8-8-14                                                            RESERVOIRS
Dear Father God,
All I know is that this is what I enjoy doing.  I so look forward to whatever the future hold for me because I know that somehow, some kind of way that this will be woven throughout the tapestry of my life. 
As I strolled down the walking pathway of Eureka Gardens, I crossed paths with a foreign gentleman who I have seen a few times as he and I came across each other going our separate ways.  He is either Chinese, Korean or Vietnamese and today I finally looked at him in his eyes and I saw despondency and a sense of him wanting to be back in his homeland, be it oppressed or not; instead of living in a ghetto apartment complex pacing back and forth to the corner store and back to his 6X9 cell apartment dwelling.  Perhaps I perceived that there is a sense of hopelessness because perhaps he was able to perceive my own despair as we trolled by one another.

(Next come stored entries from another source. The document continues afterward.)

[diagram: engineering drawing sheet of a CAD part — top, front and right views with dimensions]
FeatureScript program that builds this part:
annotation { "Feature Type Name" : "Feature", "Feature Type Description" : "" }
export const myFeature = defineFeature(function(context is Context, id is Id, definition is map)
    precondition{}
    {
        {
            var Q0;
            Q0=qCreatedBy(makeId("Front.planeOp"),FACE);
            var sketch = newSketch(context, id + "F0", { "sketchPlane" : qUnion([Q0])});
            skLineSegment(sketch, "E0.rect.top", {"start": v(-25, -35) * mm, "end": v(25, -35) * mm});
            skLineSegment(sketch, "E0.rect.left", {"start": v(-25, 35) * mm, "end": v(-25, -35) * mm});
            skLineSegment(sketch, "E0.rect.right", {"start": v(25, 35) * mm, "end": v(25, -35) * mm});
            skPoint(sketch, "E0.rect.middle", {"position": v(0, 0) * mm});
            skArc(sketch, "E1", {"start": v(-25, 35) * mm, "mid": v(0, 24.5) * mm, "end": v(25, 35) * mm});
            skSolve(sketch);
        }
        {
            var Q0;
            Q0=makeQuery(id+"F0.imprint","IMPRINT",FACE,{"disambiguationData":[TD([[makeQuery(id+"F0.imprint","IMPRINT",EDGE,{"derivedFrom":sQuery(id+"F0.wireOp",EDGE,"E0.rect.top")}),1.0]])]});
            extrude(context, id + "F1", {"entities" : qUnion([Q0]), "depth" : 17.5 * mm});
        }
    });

I felt for him and I wondered did he know that I knew some of what he was feeling. 
I love chronicling the days of my life.  The struggles of contending for my faith and the blessing of my spirit when I see you move effortlessly through my life Father without a care because you already know but you do care about me as I go through because you know that it is not easy for me to wittingly accept what is happening to me without learning you and your character first and in learning you, I learn to trust you in all things because I know that you care for me even more than I care for myself. 
Right there in that spirit of overflow of your faithfulness and goodness is where I want to set up camp and not be moved.  I love how the simple but in-depth thought of who you are and what all you are capable of doing; it makes me continuously say “yes”, because it has done nothing but bless me Father.
And my hope is that one day that I can get the privilege to share with another whose on their own journey but somehow my testimony, my walk, my words, my experiences will open a new world to them in you Father. 
The more I want to draw up into a ball and just rock myself to unconsciousness, the more I witness myself choose you because I believe your word even though everything around me tells me that I pray, I fight, I wait in vain and I refuse to accept that as your final answer Father and you have the final say Lord Jesus.  I am human and I can only see so far but my spiritual eyes give me insight into a life that I know and believe will blow my mind because I believe in lieu of the impossibilities. 
My faith has changed gears and shifted into cruise control because the things that used to so easily beset me, I choose to take you at your word and not trust my senses.  Betrayal most of the time comes from friendly fire of our own minds.  My mind is my first and final defense because I must commit my ways to you, and I will be able to do so because I have set my heart after yours Father. 
My soul screams why not today? My heart cries deliver me today Lord with your strong right hand!  My mind reels with the hope of what is to come and know that I have neither control over the time nor what is to come but in all my ways I have committed to walk with you into glory. 

These living waters flow out of an endless reservoirs of your spirit that has filled me to overflow and it will replenish and restore all arid and barren lands.